The Navigation algorithm calculates best estimate position, velocity and orientation by processing raw sensor inputs.
State Propagator
The accelerometer (a) and gyroscope (w) measurements are integrated at high rate to keep a continuous estimate of the state of the drone. The following states are managed by the state propagator.
- Position: East-North-Up reference frame
- Velocity: East-North-Up reference frame
- Quaternion: Orientation of the drone with respect to East-North-Up frame
Kalman Filter
When available the GPS and magnetometer are incorporated using an
Extended Kalman Filter (EKF).
The EKF uses these measurements to calculate corrections to position, velocity and orientation as well as accelerometer (Ba) and gyroscope (Bw) biases.
Navigation Performance
More soon!
The guidance controller is responsible for processing the measured position and velocity and calculating a desired acceleration command that will make the drone follow a desired trajectory.
This objective is achieved through use of a simple
PID controller. The gains for this controller are picked based on demands of responsiveness and stability.
The stability of the system is characterized via the Nichols and Nyquist plots.
The high gain, phase and vector margins shown in these plots reveal the guidance system with robust control in terms of stability.

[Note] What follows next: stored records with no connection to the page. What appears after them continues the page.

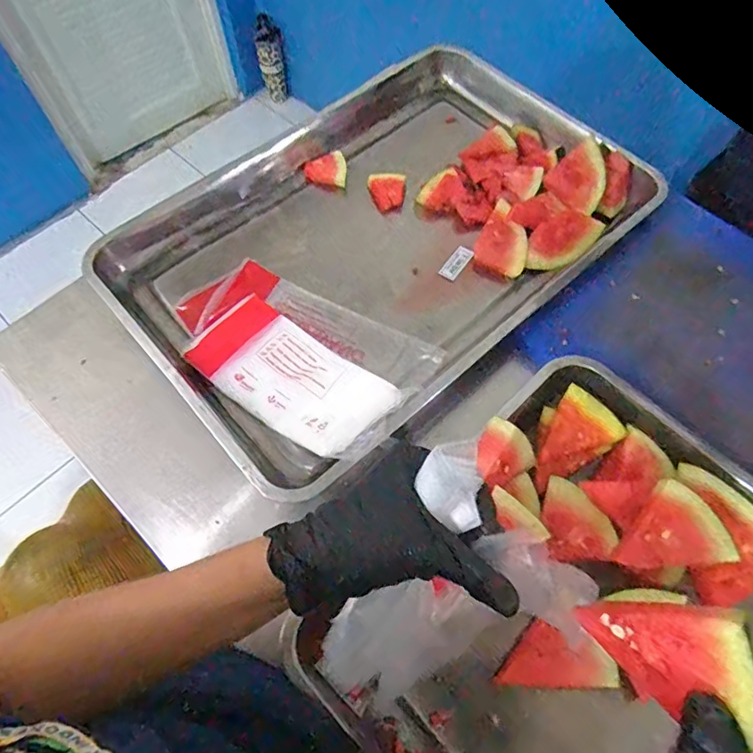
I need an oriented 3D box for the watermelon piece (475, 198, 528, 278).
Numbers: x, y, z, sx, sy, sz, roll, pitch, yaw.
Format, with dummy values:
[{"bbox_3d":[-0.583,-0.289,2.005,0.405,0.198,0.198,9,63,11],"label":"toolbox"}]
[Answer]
[{"bbox_3d":[0.152,-0.159,0.636,0.061,0.013,0.075,18,91,12],"label":"watermelon piece"}]

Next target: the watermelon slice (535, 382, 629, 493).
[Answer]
[{"bbox_3d":[0.179,0.057,0.499,0.096,0.017,0.061,-37,68,-17],"label":"watermelon slice"}]

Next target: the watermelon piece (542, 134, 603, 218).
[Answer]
[{"bbox_3d":[0.234,-0.239,0.643,0.068,0.021,0.079,17,95,29],"label":"watermelon piece"}]

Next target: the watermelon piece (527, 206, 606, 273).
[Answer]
[{"bbox_3d":[0.216,-0.158,0.625,0.091,0.031,0.059,-40,69,-18],"label":"watermelon piece"}]

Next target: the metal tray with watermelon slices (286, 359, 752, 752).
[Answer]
[{"bbox_3d":[0.252,0.274,0.388,0.390,0.082,0.583,-39,68,-18],"label":"metal tray with watermelon slices"}]

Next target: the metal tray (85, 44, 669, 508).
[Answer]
[{"bbox_3d":[0.009,-0.175,0.638,0.596,0.077,0.408,-39,66,-16],"label":"metal tray"}]

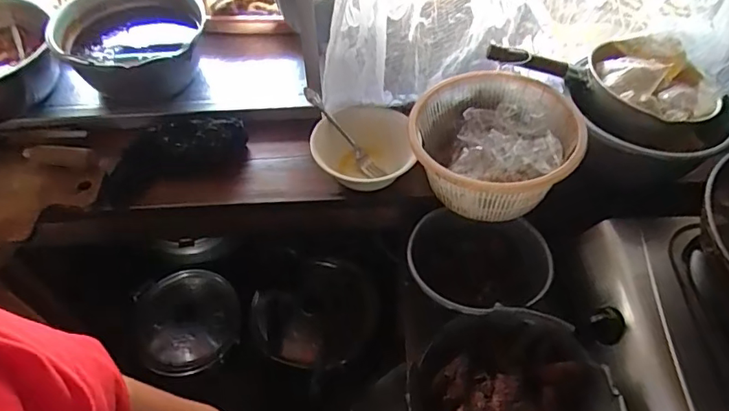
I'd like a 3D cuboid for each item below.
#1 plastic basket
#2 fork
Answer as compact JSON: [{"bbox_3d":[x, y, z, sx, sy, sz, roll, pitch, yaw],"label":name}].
[{"bbox_3d":[0.172,-0.082,0.712,0.210,0.110,0.214,0,53,0],"label":"plastic basket"},{"bbox_3d":[-0.035,-0.106,0.763,0.025,0.021,0.172,-37,86,-25],"label":"fork"}]

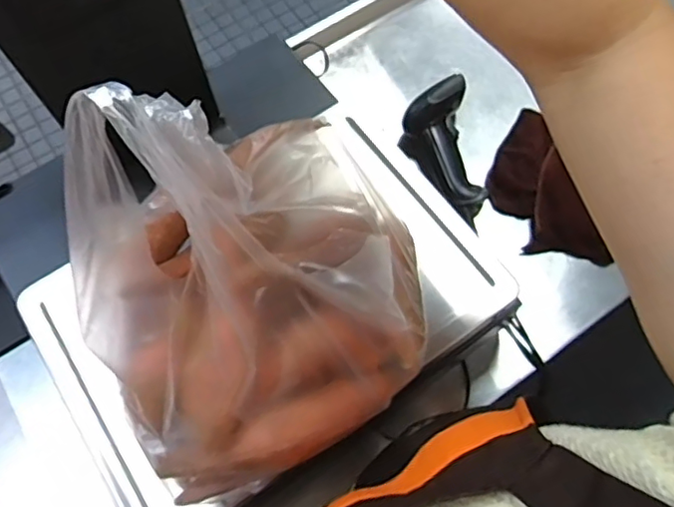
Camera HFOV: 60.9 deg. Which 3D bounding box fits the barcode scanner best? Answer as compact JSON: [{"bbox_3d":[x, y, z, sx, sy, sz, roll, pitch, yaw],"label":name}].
[{"bbox_3d":[0.131,-0.124,0.718,0.088,0.070,0.174,-10,79,8],"label":"barcode scanner"}]

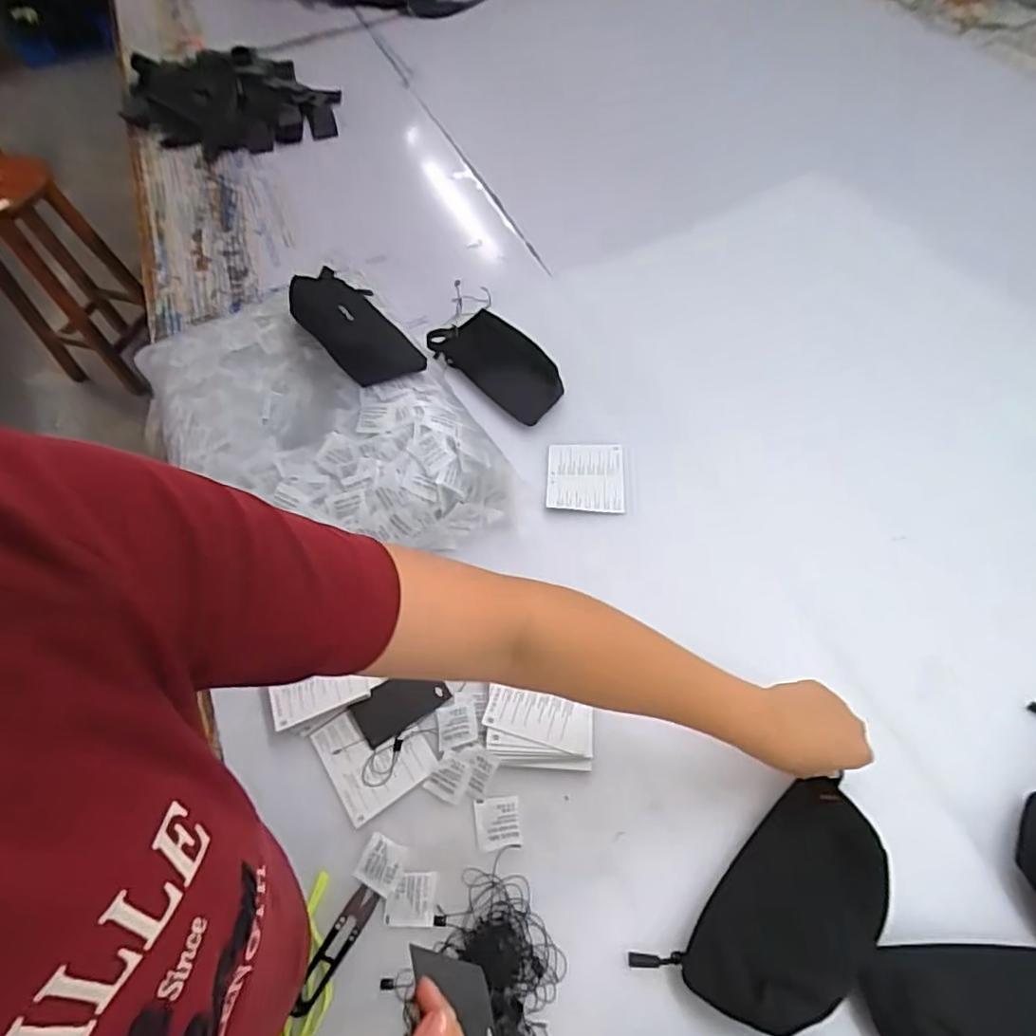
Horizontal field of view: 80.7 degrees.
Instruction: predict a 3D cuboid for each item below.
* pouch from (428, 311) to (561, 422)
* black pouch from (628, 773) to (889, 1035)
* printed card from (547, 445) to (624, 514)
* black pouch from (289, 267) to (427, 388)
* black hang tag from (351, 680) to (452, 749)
[{"bbox_3d":[-0.029,-0.211,0.815,0.087,0.043,0.205,-40,62,-18],"label":"pouch"},{"bbox_3d":[0.204,0.308,0.472,0.202,0.030,0.108,-31,61,-15],"label":"black pouch"},{"bbox_3d":[0.080,-0.048,0.728,0.089,0.011,0.097,0,57,8],"label":"printed card"},{"bbox_3d":[-0.195,-0.231,0.731,0.100,0.039,0.201,-22,63,-37],"label":"black pouch"},{"bbox_3d":[-0.115,0.181,0.594,0.090,0.007,0.050,-32,73,-9],"label":"black hang tag"}]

Finally, the step response of the guidance system shows a time constant on the order of 3.5 seconds. For initial testing this slower time constant is desired, as the system is tested I may retune the controller for a faster response.
Pitch/Roll Autopilot
Pitch and roll are controlled by an autopilot of the same design with slightly different gains. Since the drone is symmetric about the yaw axis pitch and a roll are analogous maneuvers.
The pitch/roll autopilot is based on a classic Bank to Turn (BTT)

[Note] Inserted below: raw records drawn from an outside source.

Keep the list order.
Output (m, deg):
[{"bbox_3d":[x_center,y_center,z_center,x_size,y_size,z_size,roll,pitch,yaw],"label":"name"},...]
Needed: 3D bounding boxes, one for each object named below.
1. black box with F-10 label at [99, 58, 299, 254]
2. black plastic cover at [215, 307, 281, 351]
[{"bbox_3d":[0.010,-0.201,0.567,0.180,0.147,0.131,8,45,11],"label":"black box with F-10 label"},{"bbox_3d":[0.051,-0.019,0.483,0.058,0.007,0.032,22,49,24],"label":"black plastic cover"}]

Three Loop Autopilot . The stability of this autopilot is characterized in the Nichols and Nyquist plots.
Similar to the Guidance controller, I aimed for robust stability in terms of gain, phase and vector margin.
The Autopilot has a time constant of approximately 0.332 seconds. Having an autopilot time constant which is an order of magnitude lower than the guidance time constant gives the autopilot appropriate time to respond to any guidance command before the next command occurs.
Yaw Autopilot
The yaw controller is an angle tracking autopilot which follows the Three Loop Autopilot design. The stability of this autopilot is characterized in the Nichols and Nyquist plots.

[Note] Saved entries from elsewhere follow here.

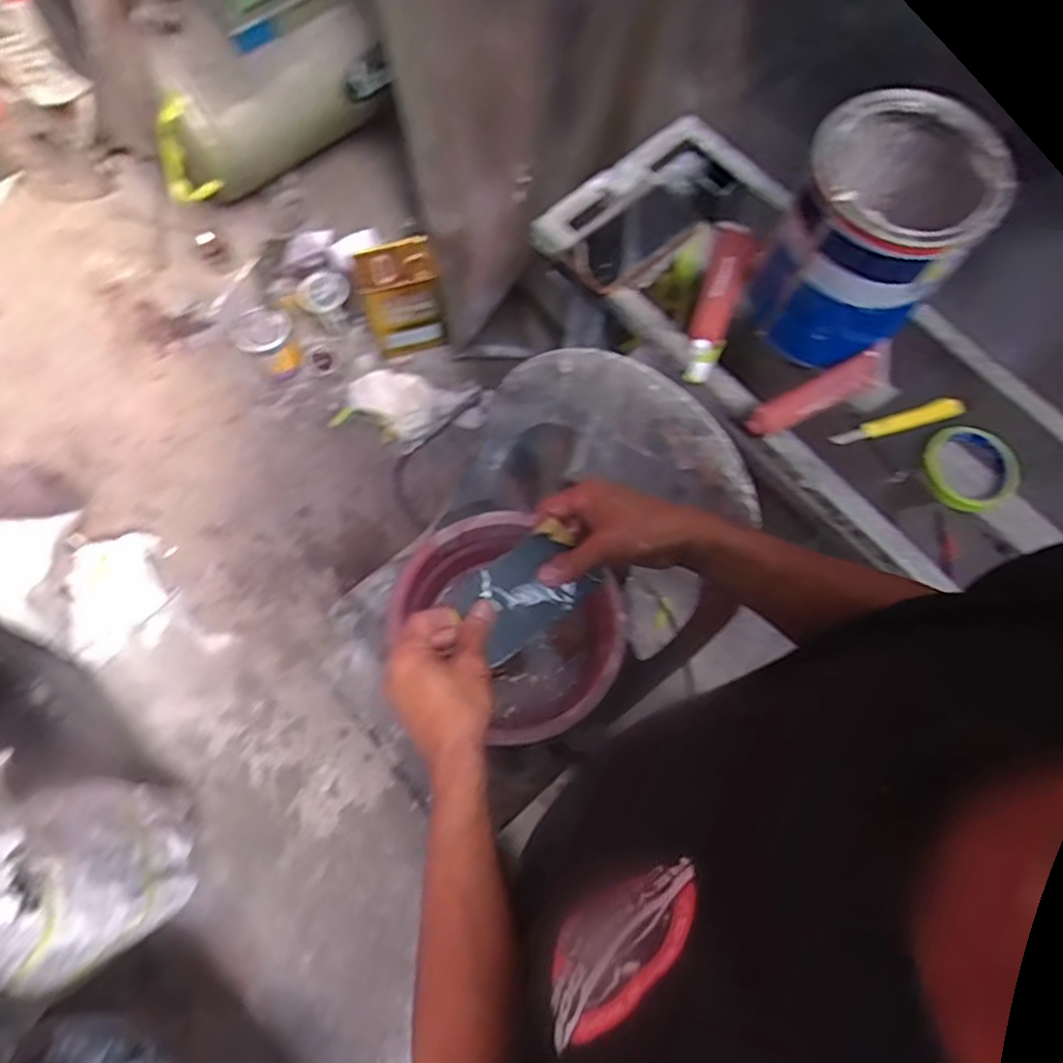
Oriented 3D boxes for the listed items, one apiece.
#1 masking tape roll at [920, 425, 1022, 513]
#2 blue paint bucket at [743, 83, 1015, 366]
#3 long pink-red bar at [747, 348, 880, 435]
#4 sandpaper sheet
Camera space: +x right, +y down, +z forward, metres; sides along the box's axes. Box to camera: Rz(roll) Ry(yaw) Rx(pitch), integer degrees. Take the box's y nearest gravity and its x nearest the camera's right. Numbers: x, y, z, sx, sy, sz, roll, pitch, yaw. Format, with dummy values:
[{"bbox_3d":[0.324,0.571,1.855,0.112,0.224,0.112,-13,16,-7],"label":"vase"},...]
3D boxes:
[{"bbox_3d":[0.465,-0.068,0.724,0.084,0.029,0.095,-21,76,-7],"label":"masking tape roll"},{"bbox_3d":[0.331,-0.291,0.678,0.160,0.238,0.184,28,73,7],"label":"blue paint bucket"},{"bbox_3d":[0.306,-0.146,0.732,0.157,0.026,0.032,-27,75,-10],"label":"long pink-red bar"},{"bbox_3d":[-0.007,0.045,0.537,0.100,0.042,0.069,-35,78,-10],"label":"sandpaper sheet"}]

Similar to the other controllers, I aimed for robust stability in terms of gain, phase and vector margin.
The Autopilot has a time constant of approximately 0.85 seconds. Angle error input into the integration step of this autopilot is limited in order to prevent integrator wind up and non-smooth commands. The result is the autopilot has an effective "maximum" yaw rate.
All on-board decisions are made by a simple state machine shown below. The states are included in the diagram and the way state transition occurs is color coded for convenience.
An important safety feature is the
Kill state. I added this state so that if the drone leaves a pre-defined flight area, or the user commands it will immediately spin the rotors at a speed less than gravity so that it will fall to the ground. This is to prevent the drone from getting too far away if an error occurs and it is no longer navigating properly.
The other safety feature is the
Return To Base and
Land state. After take-off the user can execute a landing at any time from the ground station. Furthermore, if contact is lost the drone will immediately stabilize itself and fall into the
Return to Base state and execute a landing when it returns.
Sorry, the equations and gain values used will not be made available.